Understanding the change triangle and it’s relation to somatic experiencing

This is an image I made that is slightly different than Hendel or Fosha or Malan’s triangle. It uses Panksepp’s basic emotion systems and integrates in Porges’ Polyvagal Theory.

The Change Triangle is a practical map of emotions developed by Hilary Jacobs Hendel, grounded in accelerated experiential dynamic psychotherapy (AEDP), affective neuroscience (especially the work of Jaak Panksepp), and psychodynamic theory. It's designed to help people move from states of anxiety, shame, and depression toward core emotions, open-hearted states, and authentic connection with self and others.

Overview of the Change Triangle

The triangle has three points:

  1. Top Corners (Defensive & Inhibitory Emotions):

    • Defensive behaviors (e.g., sarcasm, people-pleasing, intellectualizing) block emotional experience.

    • Inhibitory emotions include (I used the title “Red Light Emotions” above):

      • Anxiety

      • Shame

      • Guilt
        These act like red lights, blocking or overriding core emotional experience.

  2. Bottom Point (Core Emotions):
    These are universal, biological, adaptive emotional responses hardwired in the brain.
    Core emotions include (again - in the image above I’m using Panksepp’s core emotion systems vs the emotion list from Hendel as listed below):

    • Anger

    • Sadness

    • Fear

    • Joy

    • Excitement

    • Disgust

    • Sexual excitement

  3. Authentic Self (Middle of the Triangle):
    When core emotions are felt and processed fully, a person can access their authentic self, characterized by clarity, calm, confidence, and connection.

Inhibitory Emotions in the Nervous System

1. Anxiety

A global arousal signal of the autonomic nervous system (ANS), especially the sympathetic branch (fight or flight). It arises when core emotions are experienced but cannot be tolerated or expressed safely.

  • Brain regions:

    • Amygdala: hyperactive in threat detection

    • Hypothalamus: triggers HPA axis → cortisol release

    • Insula: processes internal sensations (interoception)

    • Prefrontal cortex: may attempt to suppress emotional awareness

  • Somatic markers: Rapid heartbeat, muscle tension, restlessness, tight chest, shallow breathing

Reference: Porges, S. (2017). The Pocket Guide to the Polyvagal Theory; LeDoux, J. (2015). Anxious: Using the Brain to Understand and Treat Fear and Anxiety

2. Shame

An inhibitory emotion triggered by perceived failure to meet social or internal standards. It shuts down expression of vulnerable states.

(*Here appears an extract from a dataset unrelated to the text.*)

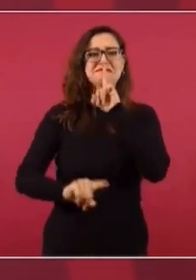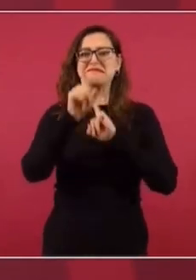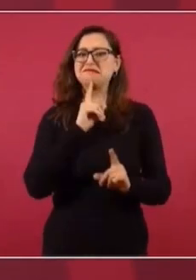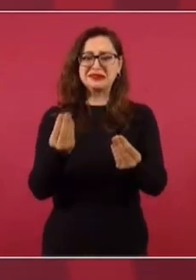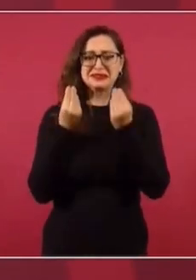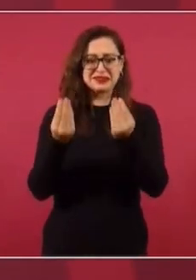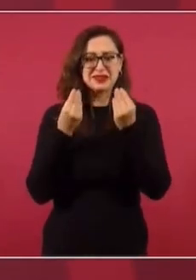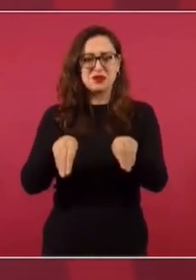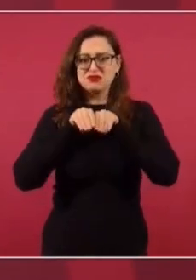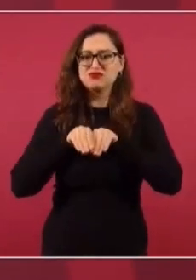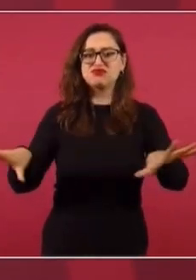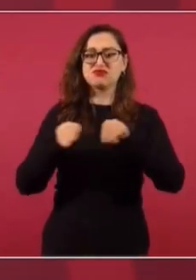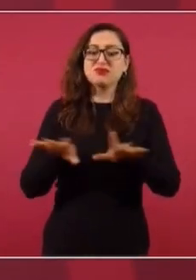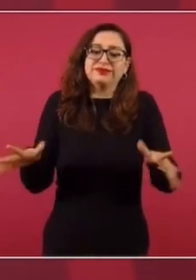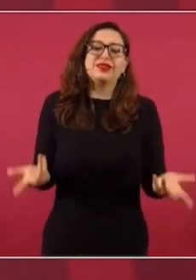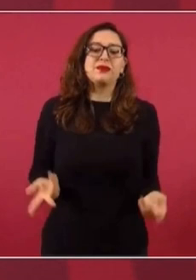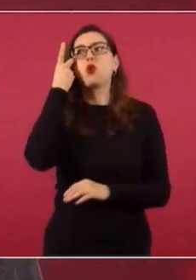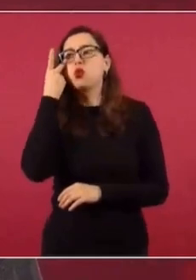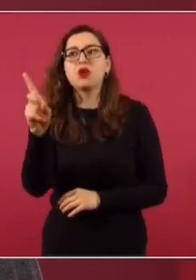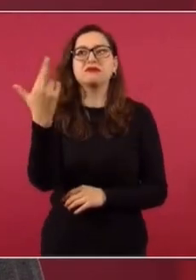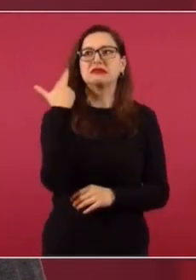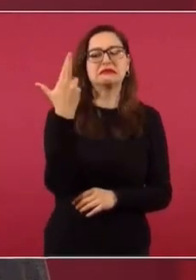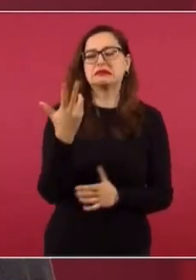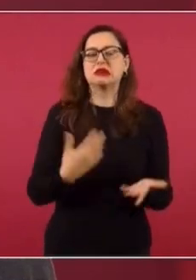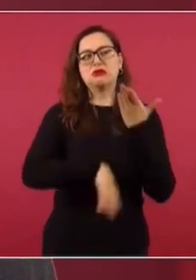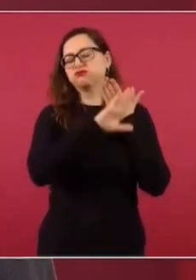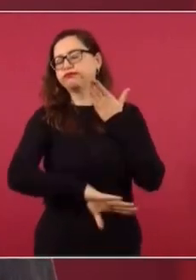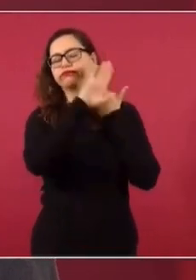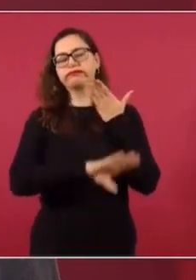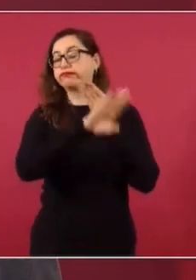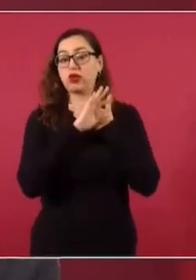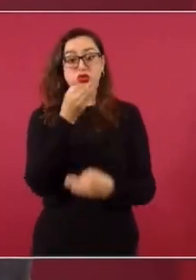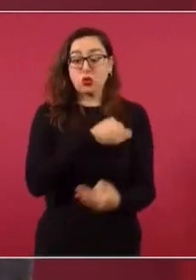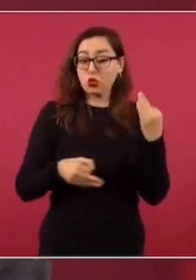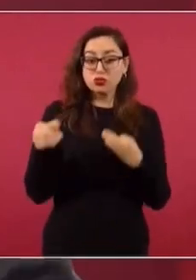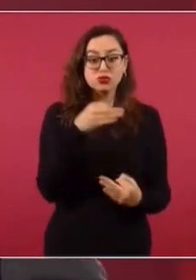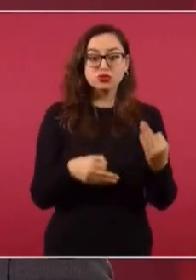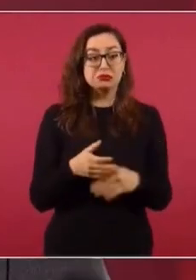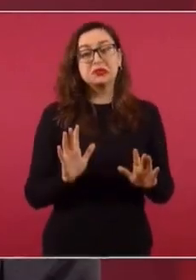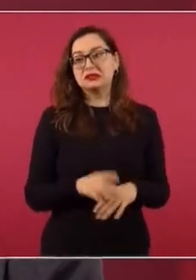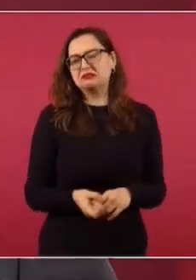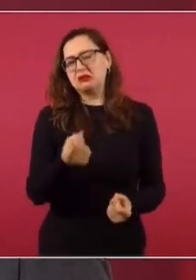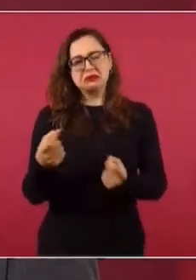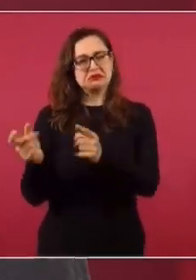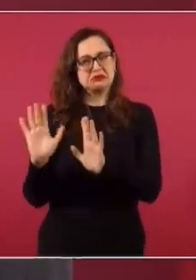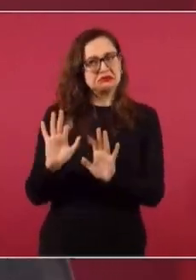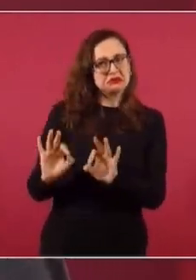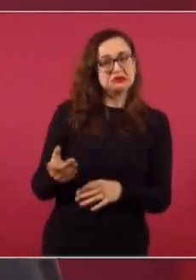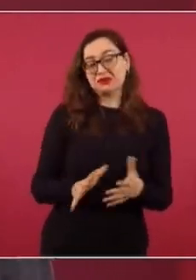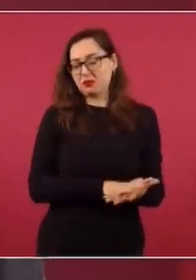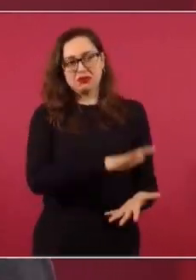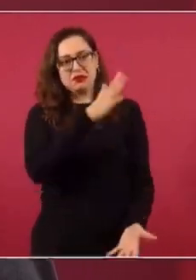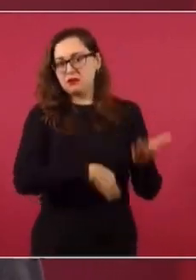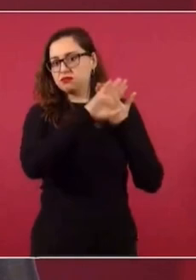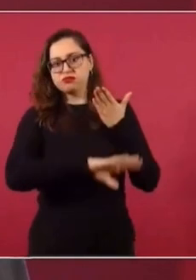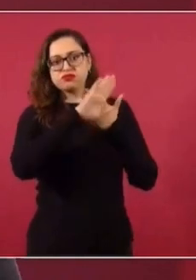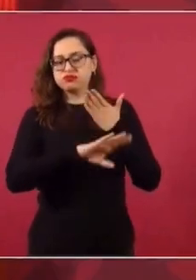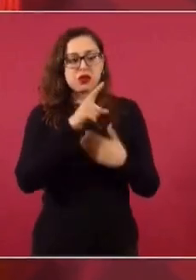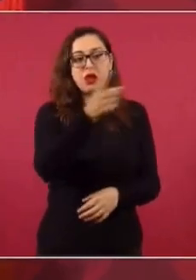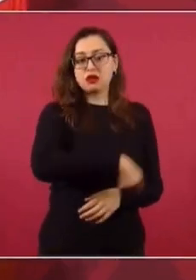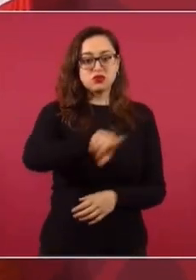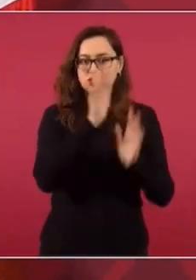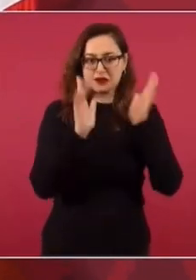No nos quieren los dueños de los medios de información. Entonces, la consigna es atacar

  • Biological function: Social protection. Prevents ostracism by curbing behavior that could threaten connection or belonging.

  • Brain regions:

    • Medial prefrontal cortex: self-evaluation

    • Anterior cingulate cortex: emotional pain and conflict

    • Periaqueductal gray: immobility response (freezing)

  • Somatic markers: Collapse posture, averted gaze, facial flushing, desire to hide or disappear

Reference: Nathanson, D. L. (1992). Shame and Pride: Affect, Sex, and the Birth of the Self; Gilbert, P. (2003). Evolution, Social Roles, and the Differences in Shame and Guilt

3. Guilt

Another socially-oriented inhibitory emotion, guilt helps preserve social bonds by motivating reparative actions when behavior conflicts with moral values.

  • Brain regions:

    • Ventromedial prefrontal cortex: decision-making tied to values

    • Temporal parietal junction: perspective-taking

    • Insula: subjective emotional awareness

  • Somatic markers: Sinking stomach, tight chest, sense of heaviness, tears

Reference: Zahn, R. et al. (2009). “Social Concepts Are Represented in the Superior Anterior Temporal Cortex.” Proceedings of the National Academy of Sciences

Why They Block Core Emotions

Inhibitory emotions function like internal brakes. They arise when core emotions trigger conflict, fear of rejection, internalized shame scripts, or trauma-based reactions. For example:

  • Feeling anger → triggers shame (“I’m bad for feeling this”) → emotion gets blocked

  • Feeling sadness → triggers anxiety (“If I cry, I’ll lose control”) → body tightens, emotion suppressed

Rather than expressing the core emotion, the person may default to defensive behaviors (e.g., pleasing, avoiding, dissociating).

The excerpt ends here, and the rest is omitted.